In 2004, members were showing increasing interest in gigabit connectivity, and it became clear that the organisation's Cisco 3500 switches had reached the end of their useful life. Following a tender process, INEX purchased two new Cisco 6500 switches which were installed at INEX in Data Electronics Group in August and October of that year.

2004 continued to be a year of change, where INEX moved from being a voluntary member-run organisation to employing the professional management skills of Barry Rhodes as General Manager. As one of his first projects, Barry began discussions with the IDA, the organisation that encourages inward investment in Ireland from overseas companies. The IDA was eager to see the development of an international class Internet exchange in Ireland in order to meet the needs of the Internet and technology companies setting up here. Following lengthy discussions with the IDA, the members of the exchange and other interested parties, the IDA provided a loan facility to the exchange in order to fund the capital expansion and marketing of the exchange.
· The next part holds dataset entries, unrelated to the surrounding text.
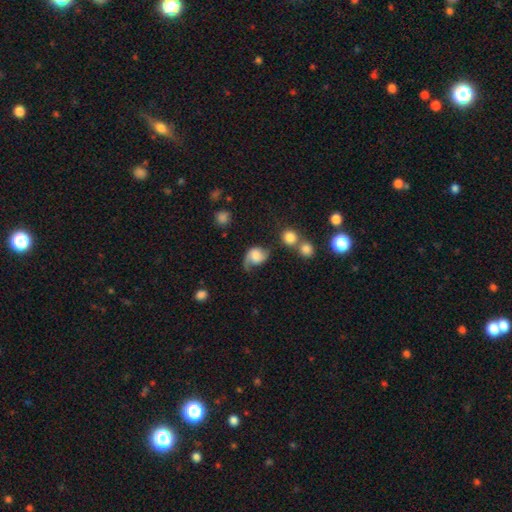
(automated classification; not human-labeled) Smooth or featured? featured or disk (60%)
Edge-on disk? no (97%)
Bar? no (63%)
Spiral arms? yes (92%)
Spiral winding? loose (50%)
Spiral arm count? 2 (53%)
Bulge size? moderate (31%)
Merging? none (40%)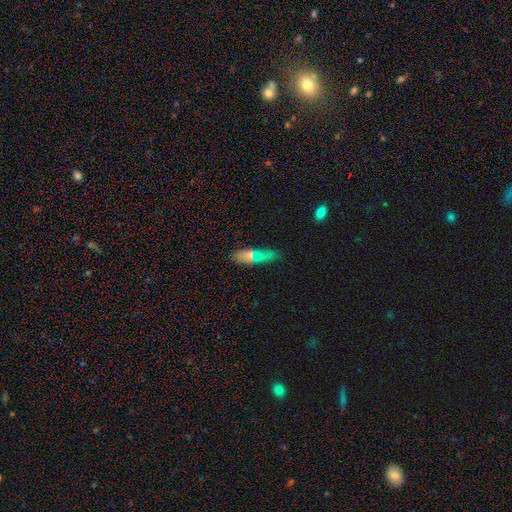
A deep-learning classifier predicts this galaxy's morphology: A smooth galaxy with no disk features (66%) that is cigar-shaped (57%). Merging: none (71%).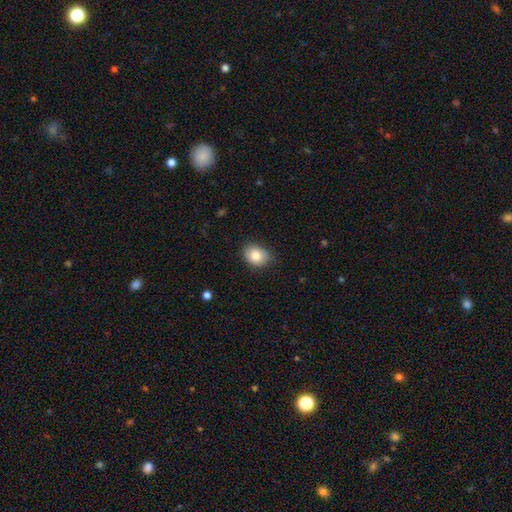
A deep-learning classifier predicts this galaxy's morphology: smooth-or-featured: smooth: 84% | star or artifact: 8% | featured or disk: 8%
  how-rounded: in between: 56% | round: 43% | cigar-shaped: 1%
  merging: none: 82% | minor disturbance: 15% | major disturbance: 3% | merger: 1%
This investment provided the means to expand the exchange to a second site and employ Eileen Gallagher to handle the Marketing and Membership Development. An RFT for the second additional site had been issued in May 2004. Following a review of the proposals, members selected the TeleCity facility in Citywest and the site went live in March 2005 with two resiliently-configured Cisco 6500s connected to the DEG point of presence using a dark fibre ring provided by Aurora Telecom.

The second INEX facility at TeleCity was launched by the Minister for Communications, Noel Dempsey T.D. on 4th April 2005.
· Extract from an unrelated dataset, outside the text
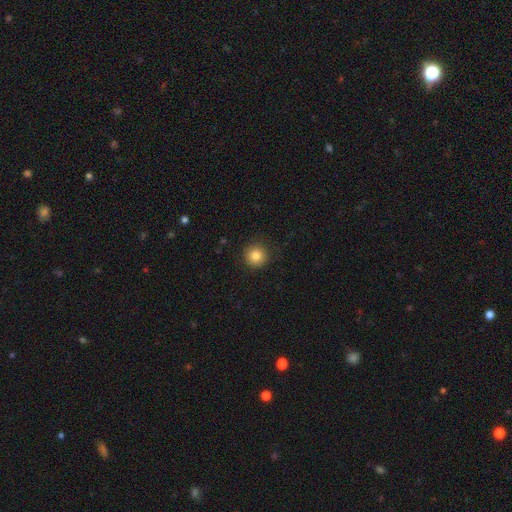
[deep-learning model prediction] smooth_or_featured: smooth (p=0.83) [alt: star or artifact p=0.11]
how_rounded: round (p=0.95) [alt: in between p=0.04]
merging: none (p=0.90) [alt: minor disturbance p=0.06]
May 2005 saw Mike Norris of HEAnet resign as Chairman of INEX, a position he had held since the company's inception. Following Mike's resignation, Fachtna Mylod, who served as the vice-chair, was elected Chairman by the committee. In his eight years as Chairman, Mike, who remains a member of the INEX committee, had an enormous influence on the creation and successful development of INEX and his dedication to maintaining best practice and embracing neutrality has given the exchange its excellent foundation.

The Associate Membership category was announced in October 2005 to address the needs of those organisations that do not have IP traffic to peer at the exchange but who are eager to become part of the increasingly important community that INEX represents.

Further technical developments in late 2005 led to the implementation of multicast at the exchange following on from a multicast trial with HEAnet and Magnet Networks. This development paves the way for high quality TV and video content over the Internet and provides an excellent opportunity for the broadcast community to utilise the Internet as a delivery platform.

2006 saw two large-scale developments at the exchange.  WDM equipment was installed to provide multiple gigabit network access between INEX's points of presence, and INEX developed a second peering LAN, which was rolled out in both DEG and Telecity.  These network developments were implemented in order to increase end-user speed reliability by providing independent layer 2 connectivity between INEX members. 

INEX upgraded to 10G connectivity in 2007, and deployed a mixed CWDM and DWDM core network upgrade to support these access speeds.

The exchange completed a rollout into the Interxion DUB1 facility in 2009, expanding its physical foot-print in order to service its member's requirements outside its existing points of presence.  Following a comprehensive technical evaluation, INEX selected Brocade as Ethernet switching equipment vendor for this installation.  In early 2010, INEX opened a point of presence at the new Interxion DUB2 colocation facility in Park West, bringing its PoP count to four. 

Throughout its existence, INEX has maintained its desired position of being ahead of the curve in terms of technology deployment, development and service delivery. INEX's commitment is to see that this position is maintained.